Confidentiality and your doctor...

Many young people worry that the doctor might discuss details of a consultation with their parents. They may fear that the parent might phone the doctor to check up on what has been discussed. They might even fear visiting the surgery in case the receptionist might reveal to the parents that the young person has been in to see the doctor.

In many respects the doctor has assumed the role of a latter-day priest and his consulting room has become a confession box.

The doctor patient relationship is unique. Despite the litany of medical controversies in recent years most people continue to speak in very positive terms about their relationship with their family doctor. The relationship is quite different and distinct from the way people relate to other professionals. I don't think that people feel quite the same way about accountants, solicitors, architects or bankers. That is not to say that other professionals are of a lower standing to the doctor. It is just that the nature of the relationship is different.

During the course of a lifetime a person may avail of the services of different solicitors or accountants but they will often retain the same general practitioner. People value the personal continuing relationship they enjoy with their doctor. In many cases the general practitioner is regarded as a valued friend. Although a person might not socialise with their doctor they know that the doctor is somebody they can implicitly trust and can turn to when they need help.

This special relationship has not simply originated out of the blue. There are several reasons why it has evolved in this special way. One of the key reasons is the confidential nature of the relationship.

Embarrassing issues

People tell the most extraordinary stories to their doctor. They also give permission to the doctor to perform physical examinations, which at times can be a very embarrassing experience. They should do so confident in the knowledge that no matter what has been said or done the details of the consultation will not be discussed elsewhere without the patient's permission. This trust in the doctor has been hard earned by the medical profession over many generations.

Just as with the priest, breaching a confidence has the most serious consequences for the doctor and could result in disciplinary action from the Medical Council. Confidentiality is a serious matter and is not regarded lightly by doctors.

However, evidence suggests that young people may believe that different standards of confidentiality apply to them as opposed to adults. One may well ask why would they think that different standards apply to them?

Child health

Adolescence is essentially a time of transition and the young person has many adjustments to make as he matures. In the recent past that young person will usually have attended the surgery in the company of a parent. During the consultation various aspects of the child's health would have been discussed between the doctor, parent and the child.

The child would have been quite secure within that setting because the child would have observed the parent relating to the doctor in an attitude of trust. The doctor might also have been perceived by the child as a parent like figure.

'Young people need to know that if they need medical help with
regard to sexual activity that they can do so without the matter
being brought to the attention of their parents'.

As the child gets older and enters the early teenage years a slight feeling of awkwardness can develop in the relationship with the doctor. The child develops an increasing sense of independence and may not want the parent present for the consultation with the doctor. Some parents resolve this difficulty by being present at the introduction to the consultation and then excuse themselves as the young person and doctor continue with the consultation alone.

Over the years several young people have said to me 'please don't tell my parents about this'. I know from discussions with other doctors that the posing of this question is quite common in general practice. I suspect that this comment is made because many young people are not quite sure where they stand in relation to confidentiality.


The issue of confidentiality comes into sharper focus still if the young person needs to consult with the doctor on any matter related to sexuality. It is a reality of modern life that young people are becoming sexually active at an earlier age. Young people need to know that if they need medical help with regard to sexual activity that they can do so without the matter being brought to the attention of their parents.

They need to know that they can visit their doctor for a confidential discussion about the pill. They need to know that if they are fearful of the possibility of having a sexually transmitted disease that they can visit their doctor and discuss the matter in total confidence.
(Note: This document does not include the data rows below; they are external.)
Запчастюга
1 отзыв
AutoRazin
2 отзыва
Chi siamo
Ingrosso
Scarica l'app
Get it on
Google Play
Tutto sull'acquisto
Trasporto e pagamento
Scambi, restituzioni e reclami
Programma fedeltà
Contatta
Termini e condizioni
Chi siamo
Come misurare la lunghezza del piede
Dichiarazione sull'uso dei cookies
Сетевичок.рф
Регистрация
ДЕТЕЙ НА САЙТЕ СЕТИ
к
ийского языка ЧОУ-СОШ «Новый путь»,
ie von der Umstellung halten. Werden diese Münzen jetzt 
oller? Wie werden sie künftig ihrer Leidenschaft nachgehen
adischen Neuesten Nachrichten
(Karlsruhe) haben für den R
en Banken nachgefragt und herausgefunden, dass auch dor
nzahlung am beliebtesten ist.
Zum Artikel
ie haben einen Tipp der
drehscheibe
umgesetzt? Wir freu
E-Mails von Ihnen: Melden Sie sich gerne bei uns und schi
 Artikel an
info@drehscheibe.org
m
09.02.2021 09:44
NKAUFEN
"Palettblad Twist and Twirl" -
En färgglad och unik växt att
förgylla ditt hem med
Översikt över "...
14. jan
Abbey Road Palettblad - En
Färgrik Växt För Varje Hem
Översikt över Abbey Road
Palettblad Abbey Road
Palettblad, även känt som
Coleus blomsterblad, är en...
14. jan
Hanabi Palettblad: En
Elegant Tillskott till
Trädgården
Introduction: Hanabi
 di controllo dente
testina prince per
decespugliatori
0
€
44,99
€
Some young people resolve this matter for themselves by not going to their family doctor. They might consult with another GP in their area or they might go to a family planning clinic. Both options are very sensible choices because at least the young person has had the good sense to get professional advice. However they need to know that the same confidential advice would be available to them from their own GP.
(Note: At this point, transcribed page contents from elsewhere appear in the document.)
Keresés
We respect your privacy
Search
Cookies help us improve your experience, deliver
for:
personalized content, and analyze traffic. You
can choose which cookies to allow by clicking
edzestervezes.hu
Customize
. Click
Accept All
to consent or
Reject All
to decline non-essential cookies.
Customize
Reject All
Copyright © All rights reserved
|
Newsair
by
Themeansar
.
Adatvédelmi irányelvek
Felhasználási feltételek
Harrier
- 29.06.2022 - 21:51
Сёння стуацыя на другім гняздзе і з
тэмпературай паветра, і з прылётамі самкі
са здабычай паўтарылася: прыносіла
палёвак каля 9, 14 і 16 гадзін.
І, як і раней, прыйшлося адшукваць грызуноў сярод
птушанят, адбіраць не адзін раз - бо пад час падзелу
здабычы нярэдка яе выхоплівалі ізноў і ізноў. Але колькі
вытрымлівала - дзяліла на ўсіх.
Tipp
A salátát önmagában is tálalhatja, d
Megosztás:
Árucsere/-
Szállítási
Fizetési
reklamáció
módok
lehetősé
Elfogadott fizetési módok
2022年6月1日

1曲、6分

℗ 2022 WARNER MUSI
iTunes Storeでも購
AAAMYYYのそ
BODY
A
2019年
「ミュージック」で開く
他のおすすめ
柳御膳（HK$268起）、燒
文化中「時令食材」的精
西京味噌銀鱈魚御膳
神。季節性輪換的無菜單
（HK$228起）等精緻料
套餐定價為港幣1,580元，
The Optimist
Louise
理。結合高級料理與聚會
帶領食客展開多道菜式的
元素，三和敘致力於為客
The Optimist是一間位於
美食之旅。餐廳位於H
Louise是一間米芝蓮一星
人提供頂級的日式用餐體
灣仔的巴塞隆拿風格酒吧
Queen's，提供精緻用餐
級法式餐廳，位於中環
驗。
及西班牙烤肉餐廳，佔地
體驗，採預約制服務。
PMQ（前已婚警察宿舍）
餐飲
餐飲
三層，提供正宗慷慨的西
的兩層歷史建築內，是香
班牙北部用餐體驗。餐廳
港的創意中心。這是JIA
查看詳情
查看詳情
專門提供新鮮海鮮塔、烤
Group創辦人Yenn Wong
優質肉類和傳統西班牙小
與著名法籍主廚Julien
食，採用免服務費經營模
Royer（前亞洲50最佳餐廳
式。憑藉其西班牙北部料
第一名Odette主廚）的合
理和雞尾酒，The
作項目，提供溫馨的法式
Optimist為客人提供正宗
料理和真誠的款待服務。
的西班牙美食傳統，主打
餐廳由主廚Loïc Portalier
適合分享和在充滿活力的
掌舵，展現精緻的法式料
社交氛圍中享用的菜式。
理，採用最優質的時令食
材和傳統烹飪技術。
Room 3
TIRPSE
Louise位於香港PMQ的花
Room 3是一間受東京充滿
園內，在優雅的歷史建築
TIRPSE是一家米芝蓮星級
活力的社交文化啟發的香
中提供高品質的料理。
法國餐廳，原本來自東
Some parents will probably feel very uncomfortable with the comments I have just made. Part of their discomfort may derive from the fact that they have not yet adjusted to the fact that their son or daughter is sexually aware. Parents may feel that the comments I have made are an offence to their own moral code. Some may even believe that my comments constitute a form of condoning of early sexual activity.
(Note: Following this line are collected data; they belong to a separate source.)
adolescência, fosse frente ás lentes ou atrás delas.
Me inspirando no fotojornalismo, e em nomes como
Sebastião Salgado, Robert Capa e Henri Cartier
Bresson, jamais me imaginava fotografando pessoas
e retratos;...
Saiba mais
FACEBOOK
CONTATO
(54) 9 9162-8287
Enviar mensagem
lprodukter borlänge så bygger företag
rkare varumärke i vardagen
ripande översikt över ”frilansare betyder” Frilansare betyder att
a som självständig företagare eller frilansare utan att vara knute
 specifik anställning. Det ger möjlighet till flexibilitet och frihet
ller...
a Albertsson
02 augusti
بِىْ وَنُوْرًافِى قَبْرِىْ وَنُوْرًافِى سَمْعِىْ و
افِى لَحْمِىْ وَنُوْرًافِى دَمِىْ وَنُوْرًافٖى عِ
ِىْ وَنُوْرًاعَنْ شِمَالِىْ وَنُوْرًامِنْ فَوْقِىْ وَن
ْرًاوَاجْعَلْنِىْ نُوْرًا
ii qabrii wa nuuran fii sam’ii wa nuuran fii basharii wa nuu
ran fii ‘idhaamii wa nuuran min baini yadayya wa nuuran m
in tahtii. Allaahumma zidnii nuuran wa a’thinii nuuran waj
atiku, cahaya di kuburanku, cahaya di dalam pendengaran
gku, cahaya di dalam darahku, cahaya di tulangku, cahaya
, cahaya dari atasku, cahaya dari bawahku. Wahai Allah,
Over the years I have had several consultations with young people regarding contraception. Several of these consultations ended without a prescription for the pill being issued. Having had an opportunity to discuss the matter some of these young people became empowered to say that they didn't yet want to embark on a sexual relationship. Others did leave with a prescription for the pill and at least had protected themselves from an unwanted pregnancy.

Young people need to know that the rules of confidentiality that apply to them are exactly the same as the rules that apply to their parents. Perhaps this is an aspect of the doctor patient relationship that needs to be promoted more especially to young people.